El transporte público de una ciudad es mucho más que un servicio: es una pieza clave de su desarrollo urbano, social y ambiental. Granada ha dado enormes pasos para avanzar hacia un modelo más sostenible, eficiente y adaptado a las necesidades de sus vecinos. Si algo demuestra la dinámica actual de la ciudad y su área metropolitana es que siempre hay margen para mejorar, siempre y cuando haya voluntad de todas las partes implicadas.
El Ayuntamiento de Granada ha presentado este lunes cuatro nuevos autobuses urbanos híbridos que se suman a la necesaria renovación de la flota de autobuses que recorre nuestra ciudad de punta a punta, dentro de una apuesta por una movilidad más limpia y respetuosa con el medio ambiente.
Además, el consistorio ha habilitado una parcela de casi 25.000 metros cuadrados junto a la Ciudad Deportiva del Granada CF, que albergará el futuro Centro Operativo Norte, una infraestructura clave para el mantenimiento, gestión y sostenibilidad del servicio público en las próximas décadas. Esta iniciativa viene a consolidar la visión de una movilidad urbana más eficiente, con vehículos más accesibles y cómodos para quienes utilizan el transporte público a diario.
Pero si la capital granadina quiere responder de forma integral a las necesidades de quienes viven y trabajan en ella (y de quienes se desplazan desde municipios cercanos) es preciso reforzar también las conexiones metropolitanas. En este sentido, desde la oposición se ha recordado, también este lunes (¡qué casualidad!) el llamado modelo de líneas coordinadas de autobuses, contemplado en el Plan de Transporte Metropolitano aprobado en 2025, que permitiría conectar directamente distintos extremos del área metropolitana sin necesidad de transbordos innecesarios y con mayor eficiencia.
No se trata de valorar con antagonismo una propuesta u otra, sino de observar que la movilidad en Granada y su entorno funciona mejor cuanto más conectada está y cuanto más se integran los servicios urbanos con los metropolitanos.
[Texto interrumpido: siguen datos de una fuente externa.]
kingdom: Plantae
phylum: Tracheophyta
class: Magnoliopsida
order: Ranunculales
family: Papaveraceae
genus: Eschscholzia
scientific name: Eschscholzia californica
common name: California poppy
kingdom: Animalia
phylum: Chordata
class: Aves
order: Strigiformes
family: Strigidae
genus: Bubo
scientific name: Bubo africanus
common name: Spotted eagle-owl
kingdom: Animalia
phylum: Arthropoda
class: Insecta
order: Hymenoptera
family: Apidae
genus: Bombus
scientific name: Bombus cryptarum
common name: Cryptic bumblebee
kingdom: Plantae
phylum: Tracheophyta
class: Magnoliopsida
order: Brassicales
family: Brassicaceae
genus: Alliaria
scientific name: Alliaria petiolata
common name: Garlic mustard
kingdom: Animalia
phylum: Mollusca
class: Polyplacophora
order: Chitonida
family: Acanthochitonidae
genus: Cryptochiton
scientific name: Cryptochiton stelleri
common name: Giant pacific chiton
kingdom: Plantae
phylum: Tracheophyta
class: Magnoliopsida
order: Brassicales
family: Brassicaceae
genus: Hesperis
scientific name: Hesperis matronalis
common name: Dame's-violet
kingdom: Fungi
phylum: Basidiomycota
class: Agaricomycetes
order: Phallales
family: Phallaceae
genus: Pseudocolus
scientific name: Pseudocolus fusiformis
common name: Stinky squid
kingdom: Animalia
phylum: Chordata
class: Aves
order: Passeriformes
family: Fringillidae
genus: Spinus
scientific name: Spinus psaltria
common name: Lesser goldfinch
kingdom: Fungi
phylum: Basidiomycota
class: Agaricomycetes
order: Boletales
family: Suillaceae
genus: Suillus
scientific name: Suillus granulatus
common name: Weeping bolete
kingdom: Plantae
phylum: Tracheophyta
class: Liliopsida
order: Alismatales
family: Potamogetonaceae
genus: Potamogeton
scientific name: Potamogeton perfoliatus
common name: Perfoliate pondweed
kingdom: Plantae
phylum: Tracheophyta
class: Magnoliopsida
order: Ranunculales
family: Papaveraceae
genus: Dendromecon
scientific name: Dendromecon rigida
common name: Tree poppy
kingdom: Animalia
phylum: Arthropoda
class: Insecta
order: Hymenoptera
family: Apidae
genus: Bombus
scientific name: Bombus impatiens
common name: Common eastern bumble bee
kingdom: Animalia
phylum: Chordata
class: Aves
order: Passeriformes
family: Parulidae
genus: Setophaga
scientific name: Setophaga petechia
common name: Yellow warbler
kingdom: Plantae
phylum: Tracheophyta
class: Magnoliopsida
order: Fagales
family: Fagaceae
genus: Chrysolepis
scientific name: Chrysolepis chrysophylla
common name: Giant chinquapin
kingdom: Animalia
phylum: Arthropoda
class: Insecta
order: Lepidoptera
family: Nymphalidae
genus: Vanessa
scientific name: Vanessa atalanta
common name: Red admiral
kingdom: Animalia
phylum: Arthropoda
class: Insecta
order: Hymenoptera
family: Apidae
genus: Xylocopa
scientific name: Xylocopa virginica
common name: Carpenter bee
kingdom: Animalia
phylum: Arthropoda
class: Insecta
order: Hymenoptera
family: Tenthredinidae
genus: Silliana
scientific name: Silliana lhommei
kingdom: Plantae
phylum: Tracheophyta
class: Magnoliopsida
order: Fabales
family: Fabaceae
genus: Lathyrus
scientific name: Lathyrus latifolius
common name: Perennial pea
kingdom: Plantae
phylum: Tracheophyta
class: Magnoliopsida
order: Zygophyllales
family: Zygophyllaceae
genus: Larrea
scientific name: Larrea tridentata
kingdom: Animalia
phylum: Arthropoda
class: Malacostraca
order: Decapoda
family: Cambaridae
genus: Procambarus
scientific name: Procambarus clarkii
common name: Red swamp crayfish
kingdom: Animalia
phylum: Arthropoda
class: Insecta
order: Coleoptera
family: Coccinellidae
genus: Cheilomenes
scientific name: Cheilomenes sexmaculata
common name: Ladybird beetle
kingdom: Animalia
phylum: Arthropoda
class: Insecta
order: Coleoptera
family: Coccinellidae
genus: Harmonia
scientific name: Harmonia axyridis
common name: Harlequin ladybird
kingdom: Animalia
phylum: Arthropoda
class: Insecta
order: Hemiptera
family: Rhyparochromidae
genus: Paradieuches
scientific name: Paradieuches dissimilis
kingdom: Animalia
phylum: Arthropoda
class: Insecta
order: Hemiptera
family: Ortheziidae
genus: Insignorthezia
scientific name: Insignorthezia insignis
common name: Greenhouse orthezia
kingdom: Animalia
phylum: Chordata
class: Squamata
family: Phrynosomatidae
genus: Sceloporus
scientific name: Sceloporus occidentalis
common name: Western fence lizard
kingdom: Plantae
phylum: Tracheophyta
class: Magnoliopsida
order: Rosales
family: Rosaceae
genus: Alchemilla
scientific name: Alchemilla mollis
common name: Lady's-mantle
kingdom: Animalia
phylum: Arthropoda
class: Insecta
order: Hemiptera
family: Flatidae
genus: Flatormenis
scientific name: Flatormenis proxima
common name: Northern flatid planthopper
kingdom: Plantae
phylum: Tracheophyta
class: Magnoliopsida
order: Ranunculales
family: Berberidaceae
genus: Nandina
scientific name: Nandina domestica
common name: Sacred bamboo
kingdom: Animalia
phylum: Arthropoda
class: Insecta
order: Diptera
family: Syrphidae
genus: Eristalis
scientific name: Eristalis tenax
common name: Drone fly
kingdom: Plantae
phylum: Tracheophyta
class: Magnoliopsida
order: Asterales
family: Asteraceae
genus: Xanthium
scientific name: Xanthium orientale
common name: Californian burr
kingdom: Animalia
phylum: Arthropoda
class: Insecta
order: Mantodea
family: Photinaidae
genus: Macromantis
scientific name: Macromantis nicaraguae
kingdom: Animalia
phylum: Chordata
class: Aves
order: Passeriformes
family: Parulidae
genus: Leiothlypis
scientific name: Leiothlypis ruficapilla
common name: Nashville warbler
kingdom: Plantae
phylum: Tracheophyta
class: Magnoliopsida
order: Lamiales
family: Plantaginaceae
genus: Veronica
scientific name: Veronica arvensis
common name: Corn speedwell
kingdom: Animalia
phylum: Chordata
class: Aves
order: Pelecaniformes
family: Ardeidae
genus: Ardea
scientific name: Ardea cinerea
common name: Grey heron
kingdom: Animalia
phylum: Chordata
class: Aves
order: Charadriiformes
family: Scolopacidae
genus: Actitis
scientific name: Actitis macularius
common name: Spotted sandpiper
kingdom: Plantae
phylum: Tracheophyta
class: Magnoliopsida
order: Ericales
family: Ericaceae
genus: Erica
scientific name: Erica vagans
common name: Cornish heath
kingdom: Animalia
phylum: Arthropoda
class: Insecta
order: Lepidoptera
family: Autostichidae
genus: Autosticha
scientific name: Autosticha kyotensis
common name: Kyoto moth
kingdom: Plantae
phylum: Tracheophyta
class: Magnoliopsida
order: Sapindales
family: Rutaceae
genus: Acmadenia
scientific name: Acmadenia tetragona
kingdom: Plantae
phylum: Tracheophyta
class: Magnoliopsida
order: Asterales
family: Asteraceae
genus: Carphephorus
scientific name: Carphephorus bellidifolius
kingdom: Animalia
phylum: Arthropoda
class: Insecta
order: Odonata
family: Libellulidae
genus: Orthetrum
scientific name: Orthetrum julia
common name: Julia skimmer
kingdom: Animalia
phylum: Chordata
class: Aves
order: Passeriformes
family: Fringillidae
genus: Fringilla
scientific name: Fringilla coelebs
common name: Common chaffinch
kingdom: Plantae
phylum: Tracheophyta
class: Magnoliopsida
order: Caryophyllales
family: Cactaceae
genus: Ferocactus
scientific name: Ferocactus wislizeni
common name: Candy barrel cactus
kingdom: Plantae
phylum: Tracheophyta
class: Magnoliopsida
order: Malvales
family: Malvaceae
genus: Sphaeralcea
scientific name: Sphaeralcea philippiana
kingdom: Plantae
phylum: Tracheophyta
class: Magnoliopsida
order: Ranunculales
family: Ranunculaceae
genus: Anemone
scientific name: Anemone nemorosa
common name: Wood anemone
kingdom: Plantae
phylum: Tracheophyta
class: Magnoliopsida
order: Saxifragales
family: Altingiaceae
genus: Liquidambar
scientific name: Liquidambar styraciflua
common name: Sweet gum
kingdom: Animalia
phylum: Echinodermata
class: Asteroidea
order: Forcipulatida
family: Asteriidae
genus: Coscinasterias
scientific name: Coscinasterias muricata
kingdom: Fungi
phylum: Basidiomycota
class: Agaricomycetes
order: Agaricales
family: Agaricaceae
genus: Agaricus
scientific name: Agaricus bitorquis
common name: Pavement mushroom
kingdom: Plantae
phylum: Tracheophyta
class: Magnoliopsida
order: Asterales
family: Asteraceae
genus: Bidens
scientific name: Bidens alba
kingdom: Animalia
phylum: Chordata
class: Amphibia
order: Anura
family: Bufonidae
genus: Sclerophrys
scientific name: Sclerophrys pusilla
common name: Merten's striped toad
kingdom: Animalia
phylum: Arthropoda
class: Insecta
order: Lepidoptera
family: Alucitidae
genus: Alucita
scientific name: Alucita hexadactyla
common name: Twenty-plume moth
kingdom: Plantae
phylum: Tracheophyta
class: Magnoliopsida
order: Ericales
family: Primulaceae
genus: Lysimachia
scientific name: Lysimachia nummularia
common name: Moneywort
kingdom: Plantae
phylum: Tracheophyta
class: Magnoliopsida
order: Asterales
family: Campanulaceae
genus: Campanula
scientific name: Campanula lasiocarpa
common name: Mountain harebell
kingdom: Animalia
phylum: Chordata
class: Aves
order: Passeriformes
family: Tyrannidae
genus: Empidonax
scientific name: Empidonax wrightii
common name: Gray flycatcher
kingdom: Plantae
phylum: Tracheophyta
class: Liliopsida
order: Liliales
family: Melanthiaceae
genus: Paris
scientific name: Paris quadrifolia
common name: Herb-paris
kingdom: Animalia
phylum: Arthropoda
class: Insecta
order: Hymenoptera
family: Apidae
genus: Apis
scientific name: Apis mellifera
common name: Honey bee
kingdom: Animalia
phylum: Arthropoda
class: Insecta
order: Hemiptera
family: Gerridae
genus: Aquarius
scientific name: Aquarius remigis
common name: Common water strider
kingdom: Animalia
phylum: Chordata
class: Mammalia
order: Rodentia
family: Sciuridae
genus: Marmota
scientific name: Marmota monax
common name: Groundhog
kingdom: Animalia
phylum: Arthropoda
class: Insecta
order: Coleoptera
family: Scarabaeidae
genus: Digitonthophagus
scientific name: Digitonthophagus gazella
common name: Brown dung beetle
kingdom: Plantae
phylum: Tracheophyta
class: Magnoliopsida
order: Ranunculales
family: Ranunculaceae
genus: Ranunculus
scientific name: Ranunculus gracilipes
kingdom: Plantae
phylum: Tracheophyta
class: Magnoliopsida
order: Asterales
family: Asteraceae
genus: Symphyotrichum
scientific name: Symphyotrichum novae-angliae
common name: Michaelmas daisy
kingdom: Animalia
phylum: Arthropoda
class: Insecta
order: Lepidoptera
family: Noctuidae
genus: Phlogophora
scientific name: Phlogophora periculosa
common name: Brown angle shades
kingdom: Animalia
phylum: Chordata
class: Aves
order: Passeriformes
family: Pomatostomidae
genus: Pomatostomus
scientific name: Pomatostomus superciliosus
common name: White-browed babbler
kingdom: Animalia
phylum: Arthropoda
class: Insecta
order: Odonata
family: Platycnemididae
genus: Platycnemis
Y aquí el Metropolitano de Granada sabe muy de lo que hablamos.
La sostenibilidad no solo pasa por un mayor número de autobuses híbridos o eléctricos, sino también por facilitar trayectos fluidos, rápidos y adaptados a la realidad de quien vive más allá del centro urbano. La mejora continua del transporte público en Granada es una inversión en calidad de vida, en sostenibilidad y en equidad. Y, como ocurre en cualquier proceso de transformación urbana, la clave está en sumar visiones, adaptar proyectos ya existentes y trabajar con un horizonte común: disfrutar, cada día un poquito más, de vivir en Granada.